A poorer prognosis is evident in numerous cancers, including CCAs, which exhibit high expression of c-MET.[17,23] In addition, MET mutations and amplifications have been associated with drug resistance in multiple cancer types. Therefore, targeting c-MET is of acute scientific and clinical interest in MET-amplified malignancies. Few clinical data exist to support inhibition of c-MET as a standalone therapy, but there is a growing evidence base given the increasing availability of these agents. For example, a 2021 report of results from the AcSé-crizotinib program indicated a role for c-MET inhibition in MET-amplified esophageal and gastric cancers. Nine patients with chemotherapy-refractory tumors having ≥6 MET copies were treated with crizotinib monotherapy demonstrating an ORR of 33.3%, median PFS of 3.2 months, and overall survival of 8.1 months.[24]

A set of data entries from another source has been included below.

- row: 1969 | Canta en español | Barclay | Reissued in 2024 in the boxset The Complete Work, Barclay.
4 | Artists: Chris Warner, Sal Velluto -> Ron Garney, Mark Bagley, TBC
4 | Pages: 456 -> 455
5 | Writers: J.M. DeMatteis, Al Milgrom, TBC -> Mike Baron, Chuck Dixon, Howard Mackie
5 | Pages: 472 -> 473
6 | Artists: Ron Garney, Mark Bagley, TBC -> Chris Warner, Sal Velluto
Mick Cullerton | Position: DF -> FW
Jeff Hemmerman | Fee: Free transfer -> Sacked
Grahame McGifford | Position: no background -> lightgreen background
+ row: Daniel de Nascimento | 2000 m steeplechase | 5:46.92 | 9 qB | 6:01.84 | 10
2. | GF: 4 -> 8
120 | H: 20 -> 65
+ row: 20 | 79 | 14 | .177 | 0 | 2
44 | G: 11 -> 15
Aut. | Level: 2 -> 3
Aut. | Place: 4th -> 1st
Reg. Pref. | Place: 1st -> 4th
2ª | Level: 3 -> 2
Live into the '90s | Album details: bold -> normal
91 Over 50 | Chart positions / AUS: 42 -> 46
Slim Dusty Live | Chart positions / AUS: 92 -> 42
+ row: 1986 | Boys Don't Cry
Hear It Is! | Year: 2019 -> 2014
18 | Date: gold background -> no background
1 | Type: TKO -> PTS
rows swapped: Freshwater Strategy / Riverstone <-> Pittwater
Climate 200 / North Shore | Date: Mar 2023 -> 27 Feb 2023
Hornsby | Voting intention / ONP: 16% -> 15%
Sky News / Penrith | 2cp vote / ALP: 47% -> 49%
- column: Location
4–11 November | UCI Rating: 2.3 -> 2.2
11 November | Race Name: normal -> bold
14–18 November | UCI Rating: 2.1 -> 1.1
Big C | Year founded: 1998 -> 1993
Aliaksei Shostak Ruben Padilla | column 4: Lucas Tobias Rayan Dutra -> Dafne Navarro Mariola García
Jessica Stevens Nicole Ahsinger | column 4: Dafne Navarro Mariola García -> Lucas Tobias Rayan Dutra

Previous and ongoing studies provide some generalizable evidence for the use of c-MET-directed agents in MET-amplified tumors. There are currently an abundance of clinical trials studying selective and nonselective c-MET inhibitors alone or in combination with other therapies across many cancers with MET mutations or amplification.[17] There are currently no ongoing clinical trials specifically targeting c-MET positive CCA, though these patients may be eligible to enter any trial investigating these agents in all solid tumors. With such limited clinical data available, it is hard to draw firm conclusions about the use of these agents in CCA. More clinical trials investigating c-MET specific targeted therapies in CCA patients with MET-amplification are warranted. Nevertheless, the foundational science supports the role for c-MET inhibition in MET amplified CCA, and this case represents one instance in which a patient benefited from such therapy.

Conclusions

Comprehensive genomic profiling is crucial for treatment decisions in patients with metastatic cancers, providing clinicians the information to choose appropriate therapeutic options and enroll patients in clinical trials. This is especially important when considering tumor types where standard of care therapies are limited. In this report, we discussed a patient with advanced CCA who was found to have high-level MET gene amplification. Because of strong evidence in MET-amplified NSCLC in the GEOMETRY mono-1 trial, capmatinib was chosen as subsequent-line therapy after the patient was unable to tolerate cytotoxic chemotherapy. He was found to have a partial response and enjoyed six months of improved quality of life before ultimately experiencing complications of progressive disease and enrolling in hospice.

This case may indicate that c-MET inhibition is a reasonable consideration in patients with MET-amplified cholangiocarcinoma in whom cytotoxic therapy is no longer an option. Further, randomized studies should be performed in this population in order to define the role for these agents, which may provide benefit beyond available therapies.